■ **Çalışma metni**:
_ _ _ _ _ _ _
• bebek camiinin hemen yanıbaşında,unutulması zor anılara sahne olmuş salaş mekan.

    insanların henüz yüksek sesle konuşmaya cesaret edemedikleri bir yılın güneşli bir akşamüzeri.
    bebek kahve tıklım tıklım.
    kapıda iki teyze belirir, yer bulabilme umudu ile masalara bakınırlar. kimse oralı olmaz.
    arkalarda bir masada, önünde katlanmış gazetesi ve boş kahve fincanı ile yaşlı bir bey oturmaktadır, teyzelerin masa arandığını farkeder. ayağa kalkar. teyzelere oturmak isterlerse masadan kalkacağını söyler uzaktan. hatta "buyrun" der.
    teyzeler, ya masanın yerini beğenmemiştir, ya da mazallah bir erkek ile muhattap olmak niyetinde değildirler. yaşlı beyi bir şey söylemeden elleri ile terslerler.
    bu durum kahvede oturan hemen hemen herkes tarafından görülmüştür.
    tam da yaşlı bey rezil oldu diye üzülmek üzere iken, ki hafifçe kızarmıştır adamcağız..
    teyzelere bir kere daha dönüp, bu sefer yüksek sesle
    "iltifat gerekmez size bundan öte
    kırık sandalye bile fazla böyle göte"
    deyiverir.

    bir kahkaha tufanı yükselir bebek kahveden.
    teyzeler yokolurlar.
_ _ _ _ _ _ _
■ **Yapılacak iş 1**:
Bebek Kahve metnine göre teyzeler yaşlı beyin masa teklifini neden elleriyle tersleyip geri çevirmiş olabilir? Metnin öne sürdüğü iki olasılığı bir iki cümleyle açıklayın.
■ **Yapılacak iş 2**:
Bebek Kahve metninde "insanların henüz yüksek" ile "hafifçe kızarmıştır adamcağız.." arasındaki kısmı, bu ikisi de dahil, "tıklım tıklım" yerine "hıncahınç" koyarak yeniden yazın.
_ _ _ _ _ _ _
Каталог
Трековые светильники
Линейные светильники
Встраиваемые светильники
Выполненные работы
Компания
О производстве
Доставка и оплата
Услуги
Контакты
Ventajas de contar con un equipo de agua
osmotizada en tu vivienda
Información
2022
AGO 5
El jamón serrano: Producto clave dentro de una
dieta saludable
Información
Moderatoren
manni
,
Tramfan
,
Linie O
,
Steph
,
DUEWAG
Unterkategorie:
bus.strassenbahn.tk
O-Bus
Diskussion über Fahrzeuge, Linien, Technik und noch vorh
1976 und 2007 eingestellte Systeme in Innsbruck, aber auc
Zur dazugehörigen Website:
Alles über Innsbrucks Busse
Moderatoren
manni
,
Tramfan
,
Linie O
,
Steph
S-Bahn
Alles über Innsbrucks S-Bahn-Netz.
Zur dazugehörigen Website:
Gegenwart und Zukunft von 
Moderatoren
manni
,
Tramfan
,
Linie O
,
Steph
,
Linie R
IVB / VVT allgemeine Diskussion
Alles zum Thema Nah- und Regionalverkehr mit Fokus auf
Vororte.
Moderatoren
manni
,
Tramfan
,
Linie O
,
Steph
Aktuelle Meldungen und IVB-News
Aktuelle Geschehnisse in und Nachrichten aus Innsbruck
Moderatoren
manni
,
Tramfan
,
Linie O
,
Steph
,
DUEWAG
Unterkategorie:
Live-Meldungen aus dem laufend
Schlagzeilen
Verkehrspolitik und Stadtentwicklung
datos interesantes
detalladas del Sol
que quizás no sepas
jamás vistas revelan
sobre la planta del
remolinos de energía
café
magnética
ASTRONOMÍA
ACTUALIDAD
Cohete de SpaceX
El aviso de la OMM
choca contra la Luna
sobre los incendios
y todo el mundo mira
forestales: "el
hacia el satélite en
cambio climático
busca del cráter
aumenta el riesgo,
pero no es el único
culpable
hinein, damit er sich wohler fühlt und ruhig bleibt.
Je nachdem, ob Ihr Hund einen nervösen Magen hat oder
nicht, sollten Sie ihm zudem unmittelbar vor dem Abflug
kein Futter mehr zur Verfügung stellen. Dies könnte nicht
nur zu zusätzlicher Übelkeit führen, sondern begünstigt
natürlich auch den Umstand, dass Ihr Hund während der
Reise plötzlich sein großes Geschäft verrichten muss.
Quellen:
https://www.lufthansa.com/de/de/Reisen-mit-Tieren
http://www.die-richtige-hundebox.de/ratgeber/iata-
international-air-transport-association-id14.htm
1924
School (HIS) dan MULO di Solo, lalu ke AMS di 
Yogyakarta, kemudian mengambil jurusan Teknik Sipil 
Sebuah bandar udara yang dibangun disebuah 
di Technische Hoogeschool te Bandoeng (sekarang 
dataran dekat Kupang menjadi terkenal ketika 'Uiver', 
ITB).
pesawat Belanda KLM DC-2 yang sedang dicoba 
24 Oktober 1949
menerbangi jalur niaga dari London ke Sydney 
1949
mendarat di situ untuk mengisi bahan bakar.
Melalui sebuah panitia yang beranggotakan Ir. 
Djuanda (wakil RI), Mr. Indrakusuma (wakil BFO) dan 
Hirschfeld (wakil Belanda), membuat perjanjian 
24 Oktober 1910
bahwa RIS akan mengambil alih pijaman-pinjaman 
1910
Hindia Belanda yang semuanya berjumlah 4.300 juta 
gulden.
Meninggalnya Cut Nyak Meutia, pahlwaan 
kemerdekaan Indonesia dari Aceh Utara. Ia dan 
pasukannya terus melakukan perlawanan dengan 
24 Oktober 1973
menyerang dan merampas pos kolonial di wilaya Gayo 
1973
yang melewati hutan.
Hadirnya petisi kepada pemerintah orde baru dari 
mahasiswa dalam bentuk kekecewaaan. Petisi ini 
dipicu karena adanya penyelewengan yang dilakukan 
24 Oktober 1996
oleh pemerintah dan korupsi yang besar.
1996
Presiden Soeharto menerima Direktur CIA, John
_ _ _ _ _ _ _
■ **Görev yanıtı 1**:
Metin iki olasılık sunar. Teyzeler ya masanın yerini beğenmemişti ya da bir erkekle muhatap olmaya niyetleri yoktu.

■ **Görev yanıtı 2**:
insanların henüz yüksek sesle konuşmaya cesaret edemedikleri bir yılın güneşli bir akşamüzeri.
    bebek kahve hıncahınç.
    kapıda iki teyze belirir, yer bulabilme umudu ile masalara bakınırlar. kimse oralı olmaz.
    arkalarda bir masada, önünde katlanmış gazetesi ve boş kahve fincanı ile yaşlı bir bey oturmaktadır, teyzelerin masa arandığını farkeder. ayağa kalkar. teyzelere oturmak isterlerse masadan kalkacağını söyler uzaktan. hatta "buyrun" der.
    teyzeler, ya masanın yerini beğenmemiştir, ya da mazallah bir erkek ile muhattap olmak niyetinde değildirler. yaşlı beyi bir şey söylemeden elleri ile terslerler.
    bu durum kahvede oturan hemen hemen herkes tarafından görülmüştür.
    tam da yaşlı bey rezil oldu diye üzülmek üzere iken, ki hafifçe kızarmıştır adamcağız..